“Concerning of yourself alone is not what we must think of. You might do this, or you might do that, according to what you was told, or, even more, according to what was denied you. For poor honest people, like Firm and me, to deal with such a case is out of knowledge. For us it is—go by the will of the Lord, and dead agin your own desires.”

“But, dear Uncle Sam,” I cried, feeling that now I had him upon his own tenterhooks, “you rebuked me as sharply as lies in your nature for daring to talk about fate just now; but to what else comes your own conduct, if you are bound to go against your own desire? If you have such a lot of freewill, why must you do what you do not like to do?”

“Well, well, perhaps I was talking rather large. The will of the world is upon us as well. And we must have respect for its settlements.”

“Now let me,” I said, with a trembling wish to have every thing right and maidenly. “I have seen so much harm from misunderstandings, and they are so simple when it is too late—let me ask you one or two questions, Uncle Sam. You always answer every body. And to you a crooked answer is impossible.”

“Business is business,” the Sawyer said. “My dear, I contract accordingly.”

“Very well.
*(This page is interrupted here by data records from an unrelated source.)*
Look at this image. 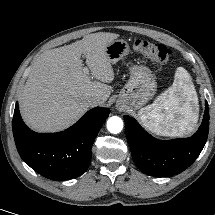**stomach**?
<instances>
[{
  "mask_svg": "<svg viewBox=\"0 0 215 215\" xmlns=\"http://www.w3.org/2000/svg\"><path fill=\"white\" fill-rule=\"evenodd\" d=\"M129 52V44L123 39L114 40L105 48V53L112 64L127 56ZM129 70L130 78L119 94L117 106H126L137 110L152 99L156 92L157 84L148 67L132 65Z\"/></svg>",
  "mask_w": 215,
  "mask_h": 215,
  "instance_id": "0dacf381",
  "label": "stomach"
}]
</instances>
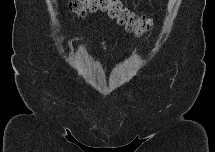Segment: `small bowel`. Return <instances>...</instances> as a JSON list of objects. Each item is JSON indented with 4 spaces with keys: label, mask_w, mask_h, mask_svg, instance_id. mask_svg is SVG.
<instances>
[{
    "label": "small bowel",
    "mask_w": 215,
    "mask_h": 152,
    "mask_svg": "<svg viewBox=\"0 0 215 152\" xmlns=\"http://www.w3.org/2000/svg\"><path fill=\"white\" fill-rule=\"evenodd\" d=\"M100 45L102 46L103 49H107V43L105 40H101Z\"/></svg>",
    "instance_id": "obj_1"
}]
</instances>
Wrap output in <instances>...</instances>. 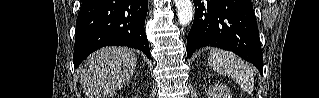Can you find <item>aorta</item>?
Masks as SVG:
<instances>
[{
	"label": "aorta",
	"instance_id": "762f6f07",
	"mask_svg": "<svg viewBox=\"0 0 319 98\" xmlns=\"http://www.w3.org/2000/svg\"><path fill=\"white\" fill-rule=\"evenodd\" d=\"M178 19L181 26L188 25L193 17V5L191 0H174Z\"/></svg>",
	"mask_w": 319,
	"mask_h": 98
}]
</instances>
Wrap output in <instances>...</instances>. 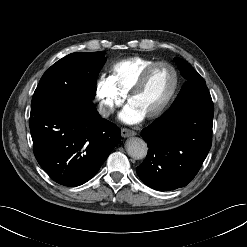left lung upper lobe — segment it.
Returning <instances> with one entry per match:
<instances>
[{
  "mask_svg": "<svg viewBox=\"0 0 247 247\" xmlns=\"http://www.w3.org/2000/svg\"><path fill=\"white\" fill-rule=\"evenodd\" d=\"M175 61L180 69L182 76L187 80L185 84L182 86L178 96L173 102L170 108H174L175 106L181 104L198 90L203 87H206L204 79L191 67V65L181 59L175 58Z\"/></svg>",
  "mask_w": 247,
  "mask_h": 247,
  "instance_id": "obj_1",
  "label": "left lung upper lobe"
}]
</instances>
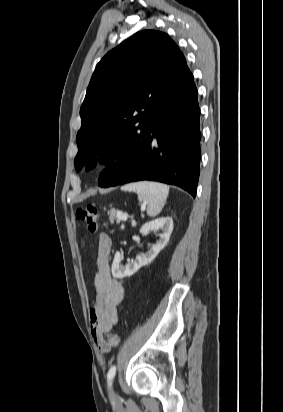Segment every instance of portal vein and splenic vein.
Returning a JSON list of instances; mask_svg holds the SVG:
<instances>
[{"instance_id":"18ae733b","label":"portal vein and splenic vein","mask_w":283,"mask_h":412,"mask_svg":"<svg viewBox=\"0 0 283 412\" xmlns=\"http://www.w3.org/2000/svg\"><path fill=\"white\" fill-rule=\"evenodd\" d=\"M117 217L122 221H126L128 219V216L121 211H117Z\"/></svg>"}]
</instances>
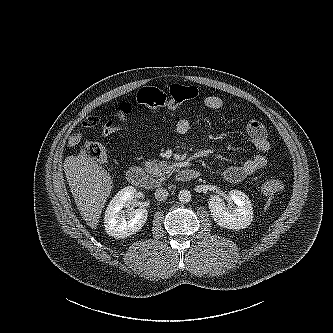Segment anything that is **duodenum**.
I'll return each instance as SVG.
<instances>
[{"instance_id":"duodenum-1","label":"duodenum","mask_w":333,"mask_h":333,"mask_svg":"<svg viewBox=\"0 0 333 333\" xmlns=\"http://www.w3.org/2000/svg\"><path fill=\"white\" fill-rule=\"evenodd\" d=\"M200 176L199 171L193 168L182 169L178 173V179L182 182H189L197 179ZM127 179L134 186L144 188H156L160 186V182L150 176L144 169L138 166H133L127 171Z\"/></svg>"}]
</instances>
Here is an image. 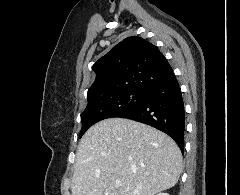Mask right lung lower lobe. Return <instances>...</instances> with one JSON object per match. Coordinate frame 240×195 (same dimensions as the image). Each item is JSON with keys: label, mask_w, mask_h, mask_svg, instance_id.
Returning a JSON list of instances; mask_svg holds the SVG:
<instances>
[{"label": "right lung lower lobe", "mask_w": 240, "mask_h": 195, "mask_svg": "<svg viewBox=\"0 0 240 195\" xmlns=\"http://www.w3.org/2000/svg\"><path fill=\"white\" fill-rule=\"evenodd\" d=\"M119 117L148 124L166 133L183 152L185 111L175 75L151 87L137 107Z\"/></svg>", "instance_id": "98d812e1"}]
</instances>
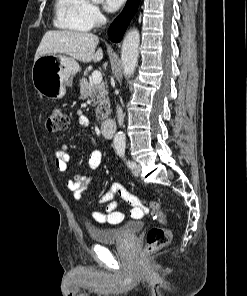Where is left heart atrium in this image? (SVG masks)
I'll return each instance as SVG.
<instances>
[{
    "instance_id": "left-heart-atrium-1",
    "label": "left heart atrium",
    "mask_w": 247,
    "mask_h": 296,
    "mask_svg": "<svg viewBox=\"0 0 247 296\" xmlns=\"http://www.w3.org/2000/svg\"><path fill=\"white\" fill-rule=\"evenodd\" d=\"M125 0H104V6L107 11H116Z\"/></svg>"
}]
</instances>
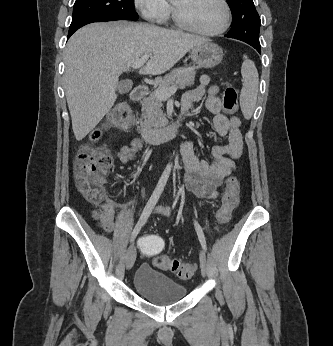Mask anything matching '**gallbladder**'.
Segmentation results:
<instances>
[{
    "label": "gallbladder",
    "mask_w": 333,
    "mask_h": 346,
    "mask_svg": "<svg viewBox=\"0 0 333 346\" xmlns=\"http://www.w3.org/2000/svg\"><path fill=\"white\" fill-rule=\"evenodd\" d=\"M132 85H133L132 81L124 80L118 83L117 90L121 94H126L131 90Z\"/></svg>",
    "instance_id": "gallbladder-1"
}]
</instances>
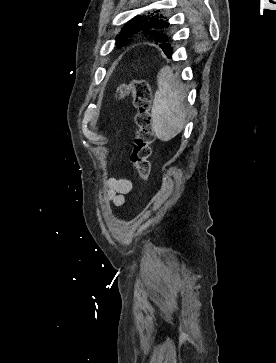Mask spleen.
<instances>
[{
    "instance_id": "1",
    "label": "spleen",
    "mask_w": 276,
    "mask_h": 363,
    "mask_svg": "<svg viewBox=\"0 0 276 363\" xmlns=\"http://www.w3.org/2000/svg\"><path fill=\"white\" fill-rule=\"evenodd\" d=\"M158 90L151 109L153 130L161 141L167 142L183 129L187 108L184 85L170 67H163L157 76Z\"/></svg>"
}]
</instances>
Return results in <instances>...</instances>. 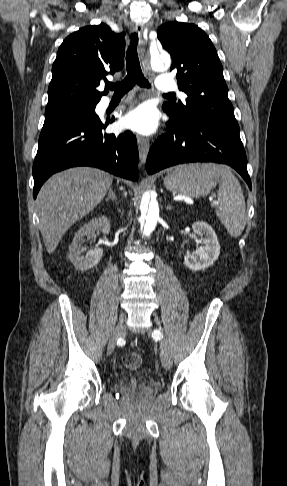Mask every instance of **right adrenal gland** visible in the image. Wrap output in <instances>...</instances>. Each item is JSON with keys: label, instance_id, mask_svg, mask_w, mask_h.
Instances as JSON below:
<instances>
[{"label": "right adrenal gland", "instance_id": "right-adrenal-gland-1", "mask_svg": "<svg viewBox=\"0 0 287 486\" xmlns=\"http://www.w3.org/2000/svg\"><path fill=\"white\" fill-rule=\"evenodd\" d=\"M110 199H112L115 202L117 201V197H116L115 193L113 192L112 188H109L108 196L105 199V201H109Z\"/></svg>", "mask_w": 287, "mask_h": 486}]
</instances>
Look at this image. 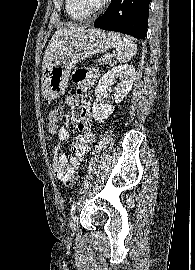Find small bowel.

Then, in the first place, what do you wish to have done with me? Putting aside all the gossip, I mean, of people who have never even heard of me.”

“Why, to take you back to Saw-mill with us, where you always was so natural.”

“In the next place, what does your grandson wish?”

“To take you back to Saw-mill with him, and keep you there till death do you part, as chanceth to all mortal pairs.”

“And now, Uncle Sam, what do I wish? You say we all have so much free-will.”